── TASK INPUT ──
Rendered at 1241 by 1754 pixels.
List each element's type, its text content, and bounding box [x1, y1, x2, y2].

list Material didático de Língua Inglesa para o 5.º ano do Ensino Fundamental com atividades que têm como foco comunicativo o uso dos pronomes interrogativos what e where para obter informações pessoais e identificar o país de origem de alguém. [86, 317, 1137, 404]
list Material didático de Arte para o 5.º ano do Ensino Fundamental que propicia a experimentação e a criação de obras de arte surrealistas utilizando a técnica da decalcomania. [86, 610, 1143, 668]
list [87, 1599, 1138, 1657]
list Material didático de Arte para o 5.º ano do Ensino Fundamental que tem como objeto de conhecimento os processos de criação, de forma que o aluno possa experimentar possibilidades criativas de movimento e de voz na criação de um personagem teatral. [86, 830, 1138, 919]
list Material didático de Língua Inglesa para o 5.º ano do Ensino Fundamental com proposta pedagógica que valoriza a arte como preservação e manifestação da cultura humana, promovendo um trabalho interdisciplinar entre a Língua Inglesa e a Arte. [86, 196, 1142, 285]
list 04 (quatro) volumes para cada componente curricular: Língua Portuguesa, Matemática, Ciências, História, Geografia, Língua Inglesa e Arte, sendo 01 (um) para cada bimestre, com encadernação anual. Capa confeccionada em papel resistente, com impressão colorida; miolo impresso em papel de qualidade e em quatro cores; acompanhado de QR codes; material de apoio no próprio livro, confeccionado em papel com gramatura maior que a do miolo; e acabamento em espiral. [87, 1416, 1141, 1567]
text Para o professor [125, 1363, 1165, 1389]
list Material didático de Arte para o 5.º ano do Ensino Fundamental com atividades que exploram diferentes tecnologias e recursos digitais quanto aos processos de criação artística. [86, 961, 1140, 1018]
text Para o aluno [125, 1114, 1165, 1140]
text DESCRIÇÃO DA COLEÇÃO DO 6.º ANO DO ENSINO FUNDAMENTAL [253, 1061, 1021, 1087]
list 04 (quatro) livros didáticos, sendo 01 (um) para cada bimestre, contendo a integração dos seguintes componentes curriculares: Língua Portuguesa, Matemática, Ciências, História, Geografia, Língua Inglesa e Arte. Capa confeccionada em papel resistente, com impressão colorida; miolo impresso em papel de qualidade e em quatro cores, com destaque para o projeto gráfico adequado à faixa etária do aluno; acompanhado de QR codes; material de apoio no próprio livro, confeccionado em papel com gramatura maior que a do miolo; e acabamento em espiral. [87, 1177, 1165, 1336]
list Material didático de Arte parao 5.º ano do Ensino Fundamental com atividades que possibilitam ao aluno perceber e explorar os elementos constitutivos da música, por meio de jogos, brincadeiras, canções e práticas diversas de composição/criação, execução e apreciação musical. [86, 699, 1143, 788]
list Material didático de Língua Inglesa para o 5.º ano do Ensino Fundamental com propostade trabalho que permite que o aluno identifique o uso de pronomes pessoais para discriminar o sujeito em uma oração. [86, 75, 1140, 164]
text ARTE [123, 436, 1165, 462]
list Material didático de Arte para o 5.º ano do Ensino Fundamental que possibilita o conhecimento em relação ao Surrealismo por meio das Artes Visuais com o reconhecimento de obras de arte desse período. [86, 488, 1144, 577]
───
▶ **EXERCISE BRIEF**
Go over the data above and copy every line that has the word "text" in it.

▶ **SOLVED EXERCISE**
List each element's type, its text content, and bounding box [x1, y1, x2, y2].
text Para o professor [125, 1363, 1165, 1389]
text Para o aluno [125, 1114, 1165, 1140]
text DESCRIÇÃO DA COLEÇÃO DO 6.º ANO DO ENSINO FUNDAMENTAL [253, 1061, 1021, 1087]
text ARTE [123, 436, 1165, 462]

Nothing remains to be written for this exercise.